Hättet Ihr mir geglaubt

Sie machten sich wieder auf den Heimweg, jedoch verriet Ambers Gesichtsausdruck, dass sie nur wenig zufrieden war mit dem, was ihre Eltern für sie tun konnten. Wieder schwelten Gewissensbisse und Zweifel in ihr und raubten ihr vorübergehend die Luft zum Atmen. Selbst auf Alex Berührungen während der Autofahrt reagierte sie kaum und blickte nur hin und wieder sporadisch zu ihm. Sie wusste, dass ihre Reaktion falsch war, denn sie wusste, dass sie ihm damit weh tat, er sich jedoch nichts anmerken ließ. Intuitiv wusste Alex, dass Amber Zeit brauchte um sich wieder zu besinnen und aufzutauen und diese wollte er ihr geben.

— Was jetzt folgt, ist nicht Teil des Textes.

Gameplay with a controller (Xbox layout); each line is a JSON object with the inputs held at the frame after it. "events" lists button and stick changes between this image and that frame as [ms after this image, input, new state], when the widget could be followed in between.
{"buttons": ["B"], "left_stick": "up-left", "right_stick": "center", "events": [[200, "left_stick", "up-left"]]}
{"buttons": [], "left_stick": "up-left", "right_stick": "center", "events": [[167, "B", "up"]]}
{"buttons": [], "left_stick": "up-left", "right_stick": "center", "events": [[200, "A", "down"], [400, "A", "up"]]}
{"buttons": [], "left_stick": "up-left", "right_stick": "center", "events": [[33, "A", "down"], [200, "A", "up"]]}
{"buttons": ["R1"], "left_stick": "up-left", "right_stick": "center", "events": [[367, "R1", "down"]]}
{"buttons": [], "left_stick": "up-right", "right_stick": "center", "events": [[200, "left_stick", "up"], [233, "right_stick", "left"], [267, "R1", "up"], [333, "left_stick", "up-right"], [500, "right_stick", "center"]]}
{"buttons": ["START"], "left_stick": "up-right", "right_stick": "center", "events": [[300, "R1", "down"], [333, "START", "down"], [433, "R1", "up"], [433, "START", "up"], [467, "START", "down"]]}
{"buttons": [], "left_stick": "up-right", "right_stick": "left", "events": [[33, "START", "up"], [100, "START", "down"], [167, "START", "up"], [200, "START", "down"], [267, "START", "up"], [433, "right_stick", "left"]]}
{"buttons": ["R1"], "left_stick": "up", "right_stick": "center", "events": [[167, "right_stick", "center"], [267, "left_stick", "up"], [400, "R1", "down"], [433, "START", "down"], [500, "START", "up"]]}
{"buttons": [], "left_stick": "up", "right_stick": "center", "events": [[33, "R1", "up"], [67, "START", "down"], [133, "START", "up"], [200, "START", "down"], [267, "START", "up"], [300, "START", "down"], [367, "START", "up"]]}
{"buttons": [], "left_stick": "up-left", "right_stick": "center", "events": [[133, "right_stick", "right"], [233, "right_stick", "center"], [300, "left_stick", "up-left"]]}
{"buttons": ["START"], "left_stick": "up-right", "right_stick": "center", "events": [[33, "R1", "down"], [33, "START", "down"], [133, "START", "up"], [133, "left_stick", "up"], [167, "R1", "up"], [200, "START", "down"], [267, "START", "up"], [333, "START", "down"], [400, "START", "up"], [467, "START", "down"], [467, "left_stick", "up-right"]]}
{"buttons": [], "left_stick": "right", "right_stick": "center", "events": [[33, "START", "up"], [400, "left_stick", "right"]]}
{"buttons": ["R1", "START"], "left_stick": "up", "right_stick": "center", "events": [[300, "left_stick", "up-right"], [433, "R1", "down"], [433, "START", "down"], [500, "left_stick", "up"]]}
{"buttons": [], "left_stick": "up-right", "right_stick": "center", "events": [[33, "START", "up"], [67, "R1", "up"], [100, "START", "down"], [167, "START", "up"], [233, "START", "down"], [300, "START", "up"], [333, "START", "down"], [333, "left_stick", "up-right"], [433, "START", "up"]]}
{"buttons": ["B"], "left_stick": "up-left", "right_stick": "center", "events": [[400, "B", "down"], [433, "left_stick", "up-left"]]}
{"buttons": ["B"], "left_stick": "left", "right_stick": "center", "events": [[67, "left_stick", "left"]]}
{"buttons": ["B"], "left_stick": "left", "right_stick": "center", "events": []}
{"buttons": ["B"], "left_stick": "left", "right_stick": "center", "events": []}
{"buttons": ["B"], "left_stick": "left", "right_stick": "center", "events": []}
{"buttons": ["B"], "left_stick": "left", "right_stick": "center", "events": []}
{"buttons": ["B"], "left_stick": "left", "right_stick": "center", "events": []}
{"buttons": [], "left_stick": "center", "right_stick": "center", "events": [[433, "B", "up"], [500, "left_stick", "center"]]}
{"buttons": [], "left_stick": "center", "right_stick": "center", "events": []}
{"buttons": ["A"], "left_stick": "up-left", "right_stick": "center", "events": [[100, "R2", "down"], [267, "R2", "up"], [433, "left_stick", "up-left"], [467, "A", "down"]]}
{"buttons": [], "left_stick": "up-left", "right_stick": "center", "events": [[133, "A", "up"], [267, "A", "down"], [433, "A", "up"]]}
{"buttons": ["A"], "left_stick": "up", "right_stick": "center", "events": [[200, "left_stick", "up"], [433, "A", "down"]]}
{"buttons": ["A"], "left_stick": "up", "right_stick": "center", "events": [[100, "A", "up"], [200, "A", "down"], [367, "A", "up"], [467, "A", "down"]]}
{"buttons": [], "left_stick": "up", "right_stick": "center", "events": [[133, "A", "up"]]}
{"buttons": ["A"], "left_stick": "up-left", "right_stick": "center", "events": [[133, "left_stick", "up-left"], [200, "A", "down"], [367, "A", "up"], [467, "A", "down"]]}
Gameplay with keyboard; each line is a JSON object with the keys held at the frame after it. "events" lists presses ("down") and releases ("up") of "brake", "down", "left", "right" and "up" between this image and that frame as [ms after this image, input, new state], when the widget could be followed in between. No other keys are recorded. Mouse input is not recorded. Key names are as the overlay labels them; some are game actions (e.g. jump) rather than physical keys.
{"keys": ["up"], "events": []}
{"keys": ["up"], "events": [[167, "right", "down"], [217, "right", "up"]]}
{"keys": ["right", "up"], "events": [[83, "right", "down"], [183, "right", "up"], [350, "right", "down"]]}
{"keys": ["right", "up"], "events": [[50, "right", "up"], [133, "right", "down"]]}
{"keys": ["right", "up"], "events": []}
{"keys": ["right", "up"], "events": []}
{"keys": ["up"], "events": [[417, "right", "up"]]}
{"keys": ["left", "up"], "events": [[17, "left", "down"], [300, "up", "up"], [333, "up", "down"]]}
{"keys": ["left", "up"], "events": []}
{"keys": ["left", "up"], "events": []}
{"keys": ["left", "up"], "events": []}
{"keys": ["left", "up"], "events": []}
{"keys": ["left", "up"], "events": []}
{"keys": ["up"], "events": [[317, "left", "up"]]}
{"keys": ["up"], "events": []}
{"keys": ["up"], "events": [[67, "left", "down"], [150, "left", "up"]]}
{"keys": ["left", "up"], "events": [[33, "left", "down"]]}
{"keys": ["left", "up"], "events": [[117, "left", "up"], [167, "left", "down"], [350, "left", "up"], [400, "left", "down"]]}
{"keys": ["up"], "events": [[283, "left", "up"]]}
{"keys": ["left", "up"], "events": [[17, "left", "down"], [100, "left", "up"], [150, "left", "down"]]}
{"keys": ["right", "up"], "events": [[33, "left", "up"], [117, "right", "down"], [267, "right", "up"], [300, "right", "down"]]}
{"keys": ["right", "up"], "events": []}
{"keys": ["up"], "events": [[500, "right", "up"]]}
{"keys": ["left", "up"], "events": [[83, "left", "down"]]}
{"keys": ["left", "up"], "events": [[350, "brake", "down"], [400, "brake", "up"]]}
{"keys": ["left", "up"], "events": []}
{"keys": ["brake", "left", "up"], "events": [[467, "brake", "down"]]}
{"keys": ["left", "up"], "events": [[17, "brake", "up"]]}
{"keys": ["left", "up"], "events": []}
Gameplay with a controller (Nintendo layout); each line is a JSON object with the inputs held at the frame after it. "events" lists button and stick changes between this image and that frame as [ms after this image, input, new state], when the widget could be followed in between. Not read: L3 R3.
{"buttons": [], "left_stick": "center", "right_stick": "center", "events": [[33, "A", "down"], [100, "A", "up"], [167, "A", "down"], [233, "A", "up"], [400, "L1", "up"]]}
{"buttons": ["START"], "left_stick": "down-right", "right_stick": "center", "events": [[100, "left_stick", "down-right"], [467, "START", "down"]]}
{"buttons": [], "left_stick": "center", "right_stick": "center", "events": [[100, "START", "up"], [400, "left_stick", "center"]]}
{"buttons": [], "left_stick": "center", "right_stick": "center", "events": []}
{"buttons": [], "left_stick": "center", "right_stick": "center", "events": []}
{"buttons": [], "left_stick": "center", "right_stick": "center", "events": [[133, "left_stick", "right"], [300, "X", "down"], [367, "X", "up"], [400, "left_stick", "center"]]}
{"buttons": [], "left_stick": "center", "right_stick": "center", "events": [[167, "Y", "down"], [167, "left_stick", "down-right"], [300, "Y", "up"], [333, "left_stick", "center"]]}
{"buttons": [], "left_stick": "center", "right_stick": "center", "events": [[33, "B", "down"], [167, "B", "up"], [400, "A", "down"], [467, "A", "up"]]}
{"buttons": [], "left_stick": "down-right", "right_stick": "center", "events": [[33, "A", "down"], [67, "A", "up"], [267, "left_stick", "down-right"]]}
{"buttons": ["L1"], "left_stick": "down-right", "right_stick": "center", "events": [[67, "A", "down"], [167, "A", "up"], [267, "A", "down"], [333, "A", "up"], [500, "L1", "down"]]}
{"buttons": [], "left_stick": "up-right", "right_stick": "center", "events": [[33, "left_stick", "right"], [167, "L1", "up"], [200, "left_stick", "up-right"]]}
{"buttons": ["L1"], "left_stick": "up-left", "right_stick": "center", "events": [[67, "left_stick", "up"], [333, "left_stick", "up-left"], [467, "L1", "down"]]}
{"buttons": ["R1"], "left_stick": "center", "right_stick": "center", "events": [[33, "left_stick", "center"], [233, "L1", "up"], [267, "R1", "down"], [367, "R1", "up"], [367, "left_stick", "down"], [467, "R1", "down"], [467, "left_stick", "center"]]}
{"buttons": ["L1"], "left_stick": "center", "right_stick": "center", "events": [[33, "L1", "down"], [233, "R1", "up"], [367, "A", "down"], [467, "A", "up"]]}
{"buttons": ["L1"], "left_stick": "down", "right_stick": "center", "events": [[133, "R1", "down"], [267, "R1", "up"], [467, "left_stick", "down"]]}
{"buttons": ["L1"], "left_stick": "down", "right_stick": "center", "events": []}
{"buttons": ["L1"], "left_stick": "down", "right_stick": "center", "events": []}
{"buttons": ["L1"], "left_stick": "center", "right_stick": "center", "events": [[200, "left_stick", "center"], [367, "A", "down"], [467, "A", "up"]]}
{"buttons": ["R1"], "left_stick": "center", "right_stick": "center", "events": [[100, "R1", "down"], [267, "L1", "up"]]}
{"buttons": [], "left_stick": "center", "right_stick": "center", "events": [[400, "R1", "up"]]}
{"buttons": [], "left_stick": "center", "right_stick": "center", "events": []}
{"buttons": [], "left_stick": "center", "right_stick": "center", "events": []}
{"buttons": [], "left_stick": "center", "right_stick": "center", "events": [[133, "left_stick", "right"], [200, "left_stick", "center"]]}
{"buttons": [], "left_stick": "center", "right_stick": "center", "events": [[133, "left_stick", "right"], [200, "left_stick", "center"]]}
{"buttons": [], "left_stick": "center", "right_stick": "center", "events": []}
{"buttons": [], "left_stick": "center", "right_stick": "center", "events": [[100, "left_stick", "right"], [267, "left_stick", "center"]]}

Was ihm jedoch noch immer schwer im Magen lag, war das Wissen um etwas, das Amber schon längst hätte erfahren sollen. Und nun, wo er der schweigenden Bitte Danas nachkam, fühlte er sich ebenso schlecht und schuldig.

Amber krallte sich an dem Fetzen Papier fest, den sie von ihrem Dad bekommen hatte. So sehr, dass dieser inzwischen von ihren schwitzigen Hände feucht geworden war. Heute Abend würde sie zu jenem Ort müssen, den sie oft mit viel Abneigung betreten hatte. Doch so sehr sie sich auch anstrengte eine andere Lösung des Problems zu finden, dies schien in jenem Moment die einzig logische zu sein.

Sie fühlte sich erschöpft und müde und ließ den Kopf langsam auf das weiche Kissen sinken. Es glich augenblicklich einer bitter süßen Ironie in Alex Apartment überhaupt ein Auge zu schließen, doch die Müdigkeit, die ihre Schwangerschaft verursachte, übermannte Amber oft schwer, sodass sie sich gegen diese nicht wehren konnte.

Alex tat es ihr gleich, obwohl er sich keineswegs erschöpft fühlte. Sie hatte ihm den Rücken zugewandt und starrte in Richtung des Fensters, durch das hin und wieder ein kühler Luftzug kam. Seine Finger strichen durch die Wellen ihres Haares und bahnten sich den Weg zu Ambers nackter Schulter, auf der sich sofort eine Gänsehaut abzeichnete. Sie drehte sich zu ihm um und sah in seine grünen Augen. Aus einem ihr unerfindlichen Grund kam sie nicht umher ihn kurz anzulächeln, wenngleich diese Regung innerhalb weniger Sekundenbruchteile wieder verflog.

Sie schmiegte ihren fröstelnden Körper so dicht sie es vermochte an seinen und er gab ihr den Halt den sie brauchte. In all ihrer Nervosität begann Amber an ihrem Daumennagel zu kauen und warf mit erstarrtem, wässrigen Blick heiser in den Raum:

,Ich habe Angst.'

Er verstand ihr Gefühl, denn es war nach alle dem was passiert war nur menschlicher als menschlich.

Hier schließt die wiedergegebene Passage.